One of the most common definitions of empathy is that of “walking in the shoes of another person.” But do the shoes fit? How can we know what empathy really is?

Adam Sicinski, in his website IQ Marix, states that “Empathy has the ability to accurately experience another person’s internal world, emotional pain, and inner conflicts.” That’s a big size to fit! This means that our assessment of another’s situation should be accurate or very close to the reality we witness. He goes on to explain that there must be an insight into the other’s “internal drives and emotional tendencies” at a deep level. This is effective empathy in contrast to cognitive empathy that settles for a perceptive view of the other, which is something like a psychological guess of the other; at best, we try to imagine what the other is experiencing; it might or might not match with the correct size. Cognitive empathy is a good start but a barely good start.

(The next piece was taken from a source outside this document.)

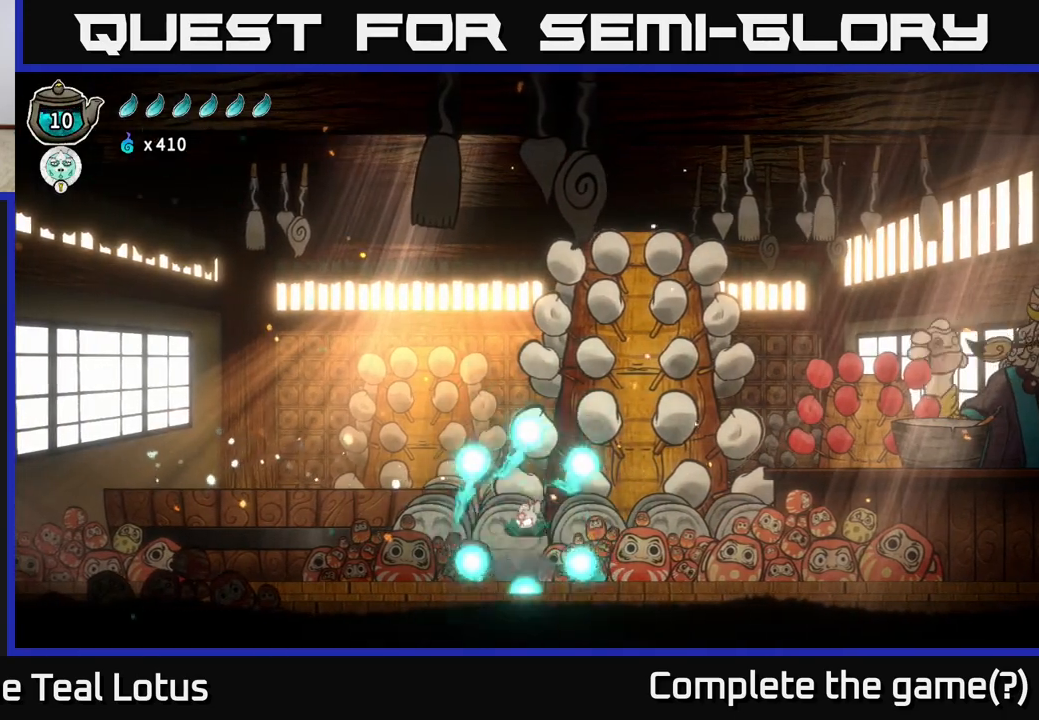
{"buttons": [], "left_stick": "up-right", "right_stick": "center", "events": [[33, "left_stick", "up-right"], [483, "A", "up"]]}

One of the most impressive presentations of affective empathy can be found in the TED-talk video by Paul Parkin: Reimaging Empathy: The Transformative Nature of Empathy. This is a “must view video.” Parkin suggests that we really can’t stand in someone else’s shoes; it’s not possible; yet if we could, we would make assumptions about what others experience. But it’s a “righteous struggle to try.” Empathy forges conversation that is critical, nonjudgmental, validating, and compassionate; this will change us and invite others to join. Parkin goes on to cover three points: how to give empathy; how to receive empathy; and how to co-create empathy.

Empathy is an innate skill we all have that needs to be developed, practiced, and lived throughout life. Where should we start? Ilana Ben-Ari, a designer and social entrepreneur, is the founder and CEO of Twenty One Toys located in Toronto to bring her vision of Toys as Tools for Communication to the world through Toys with her first toy being that of empathy. This innovative approach to teaching social innovation and communication came out of her experience with the blind; she asks the simple question: “In one word, explain the color yellow to a blind person.”

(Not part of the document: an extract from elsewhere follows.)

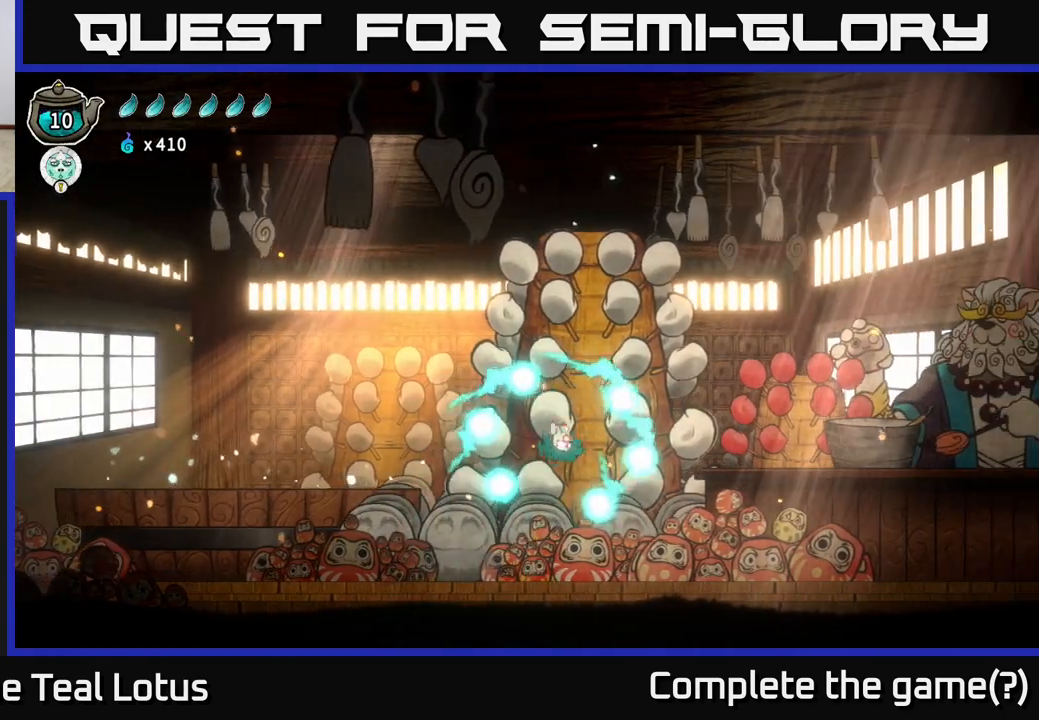
{"buttons": [], "left_stick": "left", "right_stick": "center", "events": [[50, "left_stick", "right"], [317, "left_stick", "up-right"], [483, "left_stick", "left"]]}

Her toys initiate in-depth conversations beginning with the tactile experience of assembling wooden easy fitting toy blocks to build an abstract figure while blindfolded. The simplest game begins with two blindfolded persons, one having an assembled figure who guides a second blindfolded person to build a replica of the model figure from similar disassembled blocks. There are also present sighted observers to watch the dynamics of the timed process. After the timed exercise, the facilitator will assist the participants through a conversation of shared thoughts and feelings about the process to surface an empathic exchange between the blindfolded couple and observers.

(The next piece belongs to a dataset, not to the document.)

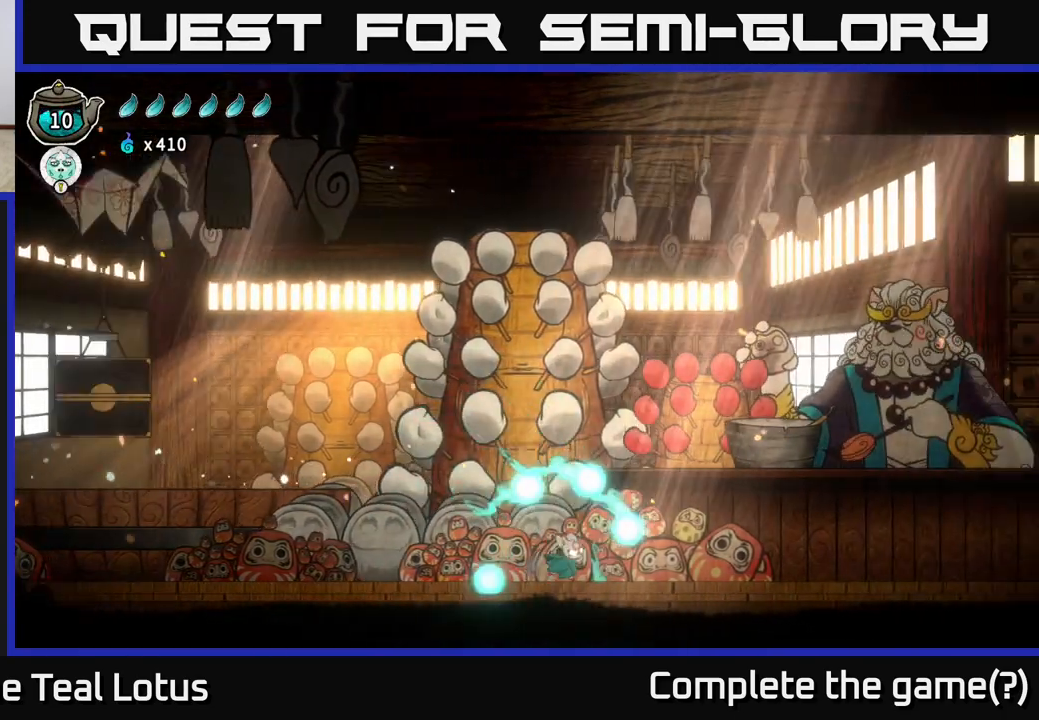
{"buttons": ["A", "R2"], "left_stick": "center", "right_stick": "center", "events": [[33, "R2", "down"], [150, "A", "down"], [267, "left_stick", "center"]]}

This initial experience with the toy blocks becomes a safe and instructive opportunity to share a nonjudgmental and empathic conversation while being visually handicapped during the challenge of the building task. What is important with this toy is not so much the manipulation of pieces of blocks but the subsequent dialogue of feelings of trust, confidence, frustration, confusion, and vulnerability.

The Empathy Toy alerts the participants of the need to listen with compassion toward oneself as well as the other because we all suffer from the limitations of our humanity.

Take away: Assumptions and biases can be overcome by genuine affective empathy.